I want to change my 46-gal community tank to an amazon river biotope. Here is what the tank currently looks like:










I have 2x55w lights for about 2.5wpg, I have CO2 injection, the tank is normally around 80 degrees, and I dose ferts for chelated iron and potassium. For a substrate I'm using eco-complete, fluorote, and pea gravel on the top. I really like the look of silver sand, but I can't find it anywhere, online or at the pet stores around here. I just want small fish, like rams. They're so pretty! I don't know how compatible they are with tetras, but I'd also like some tetras as schooling fish. If anyone can help me with good plants to get, info on rams, and possibly aquascaping suggestions, it would be very appreciated!

Thanks!


----------



## spankyplants (Dec 18, 2004)

Hi all!

I want to change my 46-gal community tank to an amazon river biotope. Here is what the tank currently looks like:










I have 2x55w lights for about 2.5wpg, I have CO2 injection, the tank is normally around 80 degrees, and I dose ferts for chelated iron and potassium. For a substrate I'm using eco-complete, fluorote, and pea gravel on the top. I really like the look of silver sand, but I can't find it anywhere, online or at the pet stores around here. I just want small fish, like rams. They're so pretty! I don't know how compatible they are with tetras, but I'd also like some tetras as schooling fish. If anyone can help me with good plants to get, info on rams, and possibly aquascaping suggestions, it would be very appreciated!

Thanks!


----------



## Robert Hudson (Feb 5, 2004)

I would lower the temp to 77 or 78. Swords and grass plants if you want an accurate biotope. I cant think of what stem plants are native to the amazon off the top of my head.

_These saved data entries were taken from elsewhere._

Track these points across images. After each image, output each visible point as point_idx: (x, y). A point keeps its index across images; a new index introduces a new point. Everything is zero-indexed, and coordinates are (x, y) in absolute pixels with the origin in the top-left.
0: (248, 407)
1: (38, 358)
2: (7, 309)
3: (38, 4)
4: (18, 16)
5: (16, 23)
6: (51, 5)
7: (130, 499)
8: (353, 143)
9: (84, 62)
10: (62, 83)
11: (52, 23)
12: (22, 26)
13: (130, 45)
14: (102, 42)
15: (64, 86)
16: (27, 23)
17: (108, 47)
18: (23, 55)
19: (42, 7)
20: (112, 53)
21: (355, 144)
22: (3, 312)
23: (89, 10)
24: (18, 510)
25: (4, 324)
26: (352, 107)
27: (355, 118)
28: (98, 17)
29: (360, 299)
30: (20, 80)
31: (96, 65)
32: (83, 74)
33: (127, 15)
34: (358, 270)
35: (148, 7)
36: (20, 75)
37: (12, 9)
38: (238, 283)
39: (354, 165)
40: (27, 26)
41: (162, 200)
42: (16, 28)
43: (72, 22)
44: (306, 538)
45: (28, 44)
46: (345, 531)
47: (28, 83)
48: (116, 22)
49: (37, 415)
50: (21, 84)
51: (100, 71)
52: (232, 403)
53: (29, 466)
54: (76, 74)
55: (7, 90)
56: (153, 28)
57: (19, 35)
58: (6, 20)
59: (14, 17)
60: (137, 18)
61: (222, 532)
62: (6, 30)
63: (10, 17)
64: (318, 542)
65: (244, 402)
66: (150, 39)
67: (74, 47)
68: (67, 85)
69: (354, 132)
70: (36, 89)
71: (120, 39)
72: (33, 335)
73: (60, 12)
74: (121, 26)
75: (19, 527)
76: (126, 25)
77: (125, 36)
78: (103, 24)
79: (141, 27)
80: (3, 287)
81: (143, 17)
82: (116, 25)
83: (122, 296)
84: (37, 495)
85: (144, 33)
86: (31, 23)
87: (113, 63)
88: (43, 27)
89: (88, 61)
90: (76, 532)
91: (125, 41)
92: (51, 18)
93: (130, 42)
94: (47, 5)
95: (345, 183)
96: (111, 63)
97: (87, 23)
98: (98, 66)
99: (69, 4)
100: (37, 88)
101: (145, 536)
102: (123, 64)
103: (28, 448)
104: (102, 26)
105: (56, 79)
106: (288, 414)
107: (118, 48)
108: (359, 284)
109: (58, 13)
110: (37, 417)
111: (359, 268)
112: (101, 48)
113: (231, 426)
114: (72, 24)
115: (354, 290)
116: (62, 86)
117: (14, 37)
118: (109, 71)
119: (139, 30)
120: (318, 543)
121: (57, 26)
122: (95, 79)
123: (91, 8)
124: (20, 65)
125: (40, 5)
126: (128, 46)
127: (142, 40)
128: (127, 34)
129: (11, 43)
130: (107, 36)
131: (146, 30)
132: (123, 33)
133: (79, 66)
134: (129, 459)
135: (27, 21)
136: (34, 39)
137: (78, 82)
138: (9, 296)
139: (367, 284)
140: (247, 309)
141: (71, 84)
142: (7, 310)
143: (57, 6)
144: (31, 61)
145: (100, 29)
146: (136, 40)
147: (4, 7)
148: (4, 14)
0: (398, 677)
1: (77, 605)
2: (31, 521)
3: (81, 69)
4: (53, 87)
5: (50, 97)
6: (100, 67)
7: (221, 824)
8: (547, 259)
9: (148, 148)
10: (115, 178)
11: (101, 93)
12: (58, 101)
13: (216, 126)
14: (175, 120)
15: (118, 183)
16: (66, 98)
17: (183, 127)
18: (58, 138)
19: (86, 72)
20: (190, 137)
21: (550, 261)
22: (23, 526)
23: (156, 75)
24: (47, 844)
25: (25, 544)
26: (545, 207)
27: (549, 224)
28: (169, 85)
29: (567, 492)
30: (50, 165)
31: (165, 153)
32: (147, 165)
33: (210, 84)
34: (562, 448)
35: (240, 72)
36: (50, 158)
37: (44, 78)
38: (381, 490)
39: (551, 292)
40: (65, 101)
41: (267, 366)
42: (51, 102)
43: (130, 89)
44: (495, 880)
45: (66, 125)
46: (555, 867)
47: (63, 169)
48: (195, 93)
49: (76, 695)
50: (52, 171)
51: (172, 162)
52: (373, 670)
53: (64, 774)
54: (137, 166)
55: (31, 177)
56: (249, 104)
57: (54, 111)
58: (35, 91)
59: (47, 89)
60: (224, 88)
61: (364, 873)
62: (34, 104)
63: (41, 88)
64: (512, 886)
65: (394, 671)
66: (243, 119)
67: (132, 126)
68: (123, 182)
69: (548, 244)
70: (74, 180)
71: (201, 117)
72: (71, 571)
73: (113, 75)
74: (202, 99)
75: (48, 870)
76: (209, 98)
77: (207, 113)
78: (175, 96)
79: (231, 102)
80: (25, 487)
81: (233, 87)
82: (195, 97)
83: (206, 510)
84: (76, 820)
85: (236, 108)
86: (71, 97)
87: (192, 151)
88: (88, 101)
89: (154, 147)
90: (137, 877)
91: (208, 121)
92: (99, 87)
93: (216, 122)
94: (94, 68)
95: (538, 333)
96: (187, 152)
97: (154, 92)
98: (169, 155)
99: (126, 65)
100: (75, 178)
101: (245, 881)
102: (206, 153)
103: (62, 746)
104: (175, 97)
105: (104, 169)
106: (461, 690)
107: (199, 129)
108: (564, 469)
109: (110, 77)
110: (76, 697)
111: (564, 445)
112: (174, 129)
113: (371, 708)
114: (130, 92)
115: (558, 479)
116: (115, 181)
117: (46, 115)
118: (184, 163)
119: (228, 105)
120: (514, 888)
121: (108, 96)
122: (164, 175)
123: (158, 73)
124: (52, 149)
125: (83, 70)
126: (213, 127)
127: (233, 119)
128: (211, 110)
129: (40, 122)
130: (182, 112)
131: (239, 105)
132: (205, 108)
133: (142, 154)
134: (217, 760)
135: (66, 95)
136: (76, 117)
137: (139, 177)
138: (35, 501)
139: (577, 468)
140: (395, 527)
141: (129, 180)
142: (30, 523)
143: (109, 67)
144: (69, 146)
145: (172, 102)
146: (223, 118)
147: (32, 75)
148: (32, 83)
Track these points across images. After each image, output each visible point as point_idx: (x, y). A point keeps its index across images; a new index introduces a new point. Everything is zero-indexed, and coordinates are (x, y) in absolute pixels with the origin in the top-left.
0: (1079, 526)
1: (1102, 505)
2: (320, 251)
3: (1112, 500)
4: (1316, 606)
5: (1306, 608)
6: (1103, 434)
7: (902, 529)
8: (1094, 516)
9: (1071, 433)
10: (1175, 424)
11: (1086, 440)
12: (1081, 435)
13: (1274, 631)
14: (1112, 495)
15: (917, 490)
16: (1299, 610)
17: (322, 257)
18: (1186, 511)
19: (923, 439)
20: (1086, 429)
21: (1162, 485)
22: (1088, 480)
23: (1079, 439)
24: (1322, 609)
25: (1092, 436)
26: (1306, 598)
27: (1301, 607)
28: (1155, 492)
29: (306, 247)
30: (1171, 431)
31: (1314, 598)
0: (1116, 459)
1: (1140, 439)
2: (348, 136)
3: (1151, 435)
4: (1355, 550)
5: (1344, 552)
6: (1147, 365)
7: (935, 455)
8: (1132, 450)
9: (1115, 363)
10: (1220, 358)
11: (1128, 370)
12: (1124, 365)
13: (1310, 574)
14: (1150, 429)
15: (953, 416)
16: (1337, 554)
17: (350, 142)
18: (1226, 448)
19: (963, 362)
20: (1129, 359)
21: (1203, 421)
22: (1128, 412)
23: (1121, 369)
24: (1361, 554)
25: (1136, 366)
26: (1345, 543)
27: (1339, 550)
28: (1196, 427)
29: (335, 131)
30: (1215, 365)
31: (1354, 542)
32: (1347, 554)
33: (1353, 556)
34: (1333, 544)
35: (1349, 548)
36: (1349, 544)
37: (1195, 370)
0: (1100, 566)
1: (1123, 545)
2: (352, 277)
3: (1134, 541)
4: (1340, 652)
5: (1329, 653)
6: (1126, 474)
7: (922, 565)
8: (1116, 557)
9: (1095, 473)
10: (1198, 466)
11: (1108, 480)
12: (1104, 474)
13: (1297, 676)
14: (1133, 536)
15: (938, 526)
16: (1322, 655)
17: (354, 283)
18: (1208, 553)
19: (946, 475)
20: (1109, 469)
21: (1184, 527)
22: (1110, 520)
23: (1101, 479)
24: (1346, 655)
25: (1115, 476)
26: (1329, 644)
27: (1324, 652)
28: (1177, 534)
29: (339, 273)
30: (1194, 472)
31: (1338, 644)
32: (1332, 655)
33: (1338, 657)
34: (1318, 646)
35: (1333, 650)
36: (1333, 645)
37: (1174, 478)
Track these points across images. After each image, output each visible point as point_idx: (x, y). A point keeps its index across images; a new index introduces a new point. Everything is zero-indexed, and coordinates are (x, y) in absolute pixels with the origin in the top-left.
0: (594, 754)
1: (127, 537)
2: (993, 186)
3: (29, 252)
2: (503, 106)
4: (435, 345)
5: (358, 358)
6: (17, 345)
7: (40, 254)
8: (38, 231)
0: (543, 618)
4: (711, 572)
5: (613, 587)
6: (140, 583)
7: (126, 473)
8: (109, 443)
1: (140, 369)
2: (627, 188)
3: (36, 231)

Carlos recently said that an Amazon river would have white sand, but I picture the amazon with a muddy red bottom with leaf litter.


----------



## spankyplants (Dec 18, 2004)

I've really wanted sand in my aquarium for a while (I'm getting tired of brown gravel). I've been looking around for the perfect sand, and I've had pool filter sand reccomended a lot. Now to find some...


----------



## WolverineFan (Nov 28, 2004)

Rams would do very well with tetra's, at least the more peaceful varieties. Cardinals, neons, von rios, glo lites and rummy noses are good choices. Rams don't mind the higher temps but your plants will tend to do a little better at slightly lower temps. You definitely want to put a background on the tank as well. Something dark.


----------



## skylsdale (Jun 2, 2004)

I always get my sand/gravel from local streams and rivers. Doesn't get any more natural looking than that, plus the particle size is never uniform, which I think gives a much more natural appearance.

One thing I would recommned doing is, instead of using a few giant pieces of driftwood, go out and collect some smaller branches and twigs in your area (try to stay away from pine and sappy trees). It might be good to tear the bark off to save from scrubbing any white molds and fungus off as it degrades in the water. Then place them in the water to simulate submerged limbs of bushes and vegetation, and allow the plants to grow up through the mangle of branches. I do this often with my setups, and it gives a very wild and established look--and the fish LOVE swimming around among all the natural cover.

One stem plant you might try is stargrass (H. zosterifola) as I believe it is found throughout the Parana basin and parts of Ecuador. For plants, it kind of depends on what area you want to mimic. Personally, I just stick with 2-3 species and let them take over as that looks much more natural to me, especially compared to what I observe in the wild and local waterways.


----------